Dans la foulée, le ministre des affaires étrangères ukrainien a demandé qu’une place soit réservée à l’Ukraine au sein de l’Union.

"On entend très souvent que l'Ukraine appartient à la famille européenne, et à présent il est très important pour nous de réserver cette place à l'Ukraine même si les négociations doivent durer longtemps", a-t-il dit à la télévision allemande.

Réserver une place à l’Ukraine au sein de l’Union n’a pas de valeur légale ou juridique. C’est une déclaration politique. Mais qui a son importance pour les ukrainiens.
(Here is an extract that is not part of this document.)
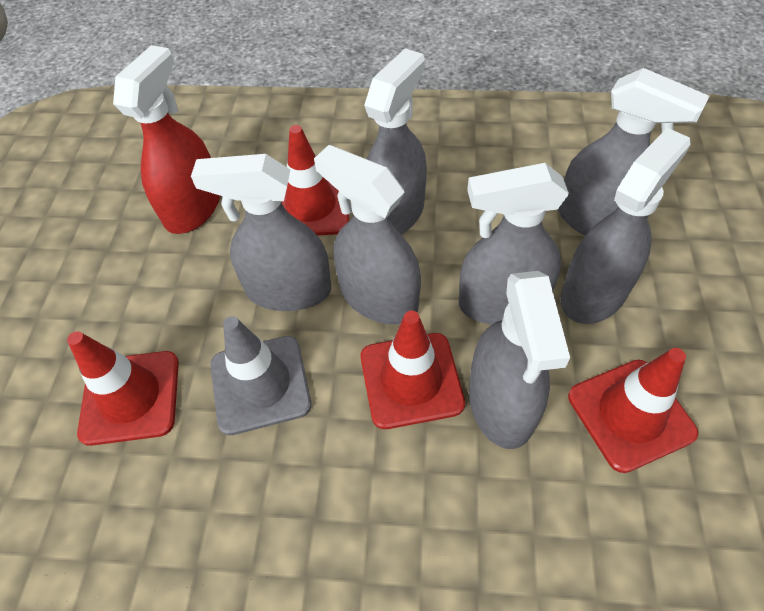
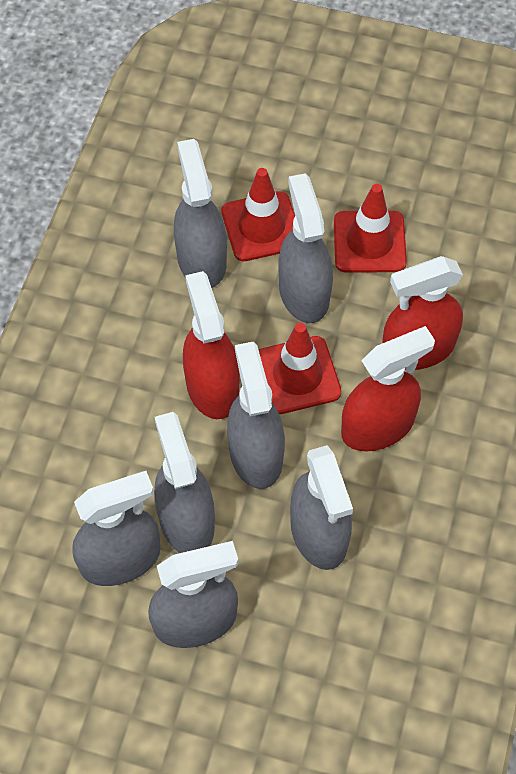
grey traffic cone: 1 -> 0
red spray bottle: 1 -> 3
red traffic cone: 4 -> 3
Il s’agirait d’un message fort envoyé à la Russie.

"Si la Russie comprend bien que l'Europe ne mène pas de politique ambiguë et mystérieuse quant aux perspectives de l'Ukraine de devenir membre de l'Union européenne, elle rejettera les efforts visant à rendre l'Ukraine (à la Russie). Car l'une des raisons pour lesquelles la guerre a commencé, c'est la conviction de Poutine que l'Europe n'a pas besoin de l'Ukraine”, considère le ministre ukrainien des Affaires étrangères.